◆ Required action: Please extract all the text from the data below, line by line, without changing a single character.

= = =

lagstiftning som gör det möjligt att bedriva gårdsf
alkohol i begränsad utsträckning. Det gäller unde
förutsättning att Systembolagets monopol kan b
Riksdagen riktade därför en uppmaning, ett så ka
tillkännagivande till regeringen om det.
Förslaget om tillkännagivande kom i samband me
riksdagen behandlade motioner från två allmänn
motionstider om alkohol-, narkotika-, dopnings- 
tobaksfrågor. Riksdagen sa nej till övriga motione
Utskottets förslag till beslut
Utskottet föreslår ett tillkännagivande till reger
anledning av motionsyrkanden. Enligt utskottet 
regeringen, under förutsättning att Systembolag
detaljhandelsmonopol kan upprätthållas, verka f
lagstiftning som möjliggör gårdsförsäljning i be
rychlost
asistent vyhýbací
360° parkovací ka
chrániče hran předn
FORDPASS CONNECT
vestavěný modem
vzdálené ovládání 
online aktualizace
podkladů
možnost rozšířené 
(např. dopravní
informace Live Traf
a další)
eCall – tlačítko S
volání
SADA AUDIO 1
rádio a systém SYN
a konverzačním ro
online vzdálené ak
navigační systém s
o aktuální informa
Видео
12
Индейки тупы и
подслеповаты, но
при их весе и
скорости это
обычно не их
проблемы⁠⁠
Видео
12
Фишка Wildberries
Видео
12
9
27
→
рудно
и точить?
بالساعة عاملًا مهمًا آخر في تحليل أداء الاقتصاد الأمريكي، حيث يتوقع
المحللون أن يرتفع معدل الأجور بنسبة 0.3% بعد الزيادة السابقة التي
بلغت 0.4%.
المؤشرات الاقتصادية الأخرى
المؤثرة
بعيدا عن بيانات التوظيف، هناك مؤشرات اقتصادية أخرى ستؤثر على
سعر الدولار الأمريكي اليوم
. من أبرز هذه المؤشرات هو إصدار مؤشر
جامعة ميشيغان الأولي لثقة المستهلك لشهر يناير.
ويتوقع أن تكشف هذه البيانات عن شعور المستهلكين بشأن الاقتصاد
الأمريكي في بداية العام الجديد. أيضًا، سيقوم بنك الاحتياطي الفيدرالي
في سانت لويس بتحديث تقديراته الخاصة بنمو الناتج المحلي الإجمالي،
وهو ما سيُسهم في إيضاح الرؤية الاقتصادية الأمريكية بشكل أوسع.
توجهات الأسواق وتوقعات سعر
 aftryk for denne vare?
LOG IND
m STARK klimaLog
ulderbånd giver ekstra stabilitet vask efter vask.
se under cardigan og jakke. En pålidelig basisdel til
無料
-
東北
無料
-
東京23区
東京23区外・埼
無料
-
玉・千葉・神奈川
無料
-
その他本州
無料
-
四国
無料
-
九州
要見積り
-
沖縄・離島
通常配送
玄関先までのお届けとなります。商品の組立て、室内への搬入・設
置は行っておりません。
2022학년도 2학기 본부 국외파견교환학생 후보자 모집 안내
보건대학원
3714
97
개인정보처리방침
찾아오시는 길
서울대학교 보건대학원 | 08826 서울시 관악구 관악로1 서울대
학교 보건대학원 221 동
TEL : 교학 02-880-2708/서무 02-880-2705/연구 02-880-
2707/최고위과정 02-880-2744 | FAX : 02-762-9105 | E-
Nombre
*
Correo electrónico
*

= = =

◆ Reply to the task:
lagstiftning som gör det möjligt att bedriva gårdsf
alkohol i begränsad utsträckning. Det gäller unde
förutsättning att Systembolagets monopol kan b
Riksdagen riktade därför en uppmaning, ett så ka
tillkännagivande till regeringen om det.
Förslaget om tillkännagivande kom i samband me
riksdagen behandlade motioner från två allmänn
motionstider om alkohol-, narkotika-, dopnings- 
tobaksfrågor. Riksdagen sa nej till övriga motione
Utskottets förslag till beslut
Utskottet föreslår ett tillkännagivande till reger
anledning av motionsyrkanden. Enligt utskottet 
regeringen, under förutsättning att Systembolag
detaljhandelsmonopol kan upprätthållas, verka f
lagstiftning som möjliggör gårdsförsäljning i be
rychlost
asistent vyhýbací
360° parkovací ka
chrániče hran předn
FORDPASS CONNECT
vestavěný modem
vzdálené ovládání 
online aktualizace
podkladů
možnost rozšířené 
(např. dopravní
informace Live Traf
a další)
eCall – tlačítko S
volání
SADA AUDIO 1
rádio a systém SYN
a konverzačním ro
online vzdálené ak
navigační systém s
o aktuální informa
Видео
12
Индейки тупы и
подслеповаты, но
при их весе и
скорости это
обычно не их
проблемы⁠⁠
Видео
12
Фишка Wildberries
Видео
12
9
27
→
рудно
и точить?
بالساعة عاملًا مهمًا آخر في تحليل أداء الاقتصاد الأمريكي، حيث يتوقع
المحللون أن يرتفع معدل الأجور بنسبة 0.3% بعد الزيادة السابقة التي
بلغت 0.4%.
المؤشرات الاقتصادية الأخرى
المؤثرة
بعيدا عن بيانات التوظيف، هناك مؤشرات اقتصادية أخرى ستؤثر على
سعر الدولار الأمريكي اليوم
. من أبرز هذه المؤشرات هو إصدار مؤشر
جامعة ميشيغان الأولي لثقة المستهلك لشهر يناير.
ويتوقع أن تكشف هذه البيانات عن شعور المستهلكين بشأن الاقتصاد
الأمريكي في بداية العام الجديد. أيضًا، سيقوم بنك الاحتياطي الفيدرالي
في سانت لويس بتحديث تقديراته الخاصة بنمو الناتج المحلي الإجمالي،
وهو ما سيُسهم في إيضاح الرؤية الاقتصادية الأمريكية بشكل أوسع.
توجهات الأسواق وتوقعات سعر
 aftryk for denne vare?
LOG IND
m STARK klimaLog
ulderbånd giver ekstra stabilitet vask efter vask.
se under cardigan og jakke. En pålidelig basisdel til
無料
-
東北
無料
-
東京23区
東京23区外・埼
無料
-
玉・千葉・神奈川
無料
-
その他本州
無料
-
四国
無料
-
九州
要見積り
-
沖縄・離島
通常配送
玄関先までのお届けとなります。商品の組立て、室内への搬入・設
置は行っておりません。
2022학년도 2학기 본부 국외파견교환학생 후보자 모집 안내
보건대학원
3714
97
개인정보처리방침
찾아오시는 길
서울대학교 보건대학원 | 08826 서울시 관악구 관악로1 서울대
학교 보건대학원 221 동
TEL : 교학 02-880-2708/서무 02-880-2705/연구 02-880-
2707/최고위과정 02-880-2744 | FAX : 02-762-9105 | E-
Nombre
*
Correo electrónico
*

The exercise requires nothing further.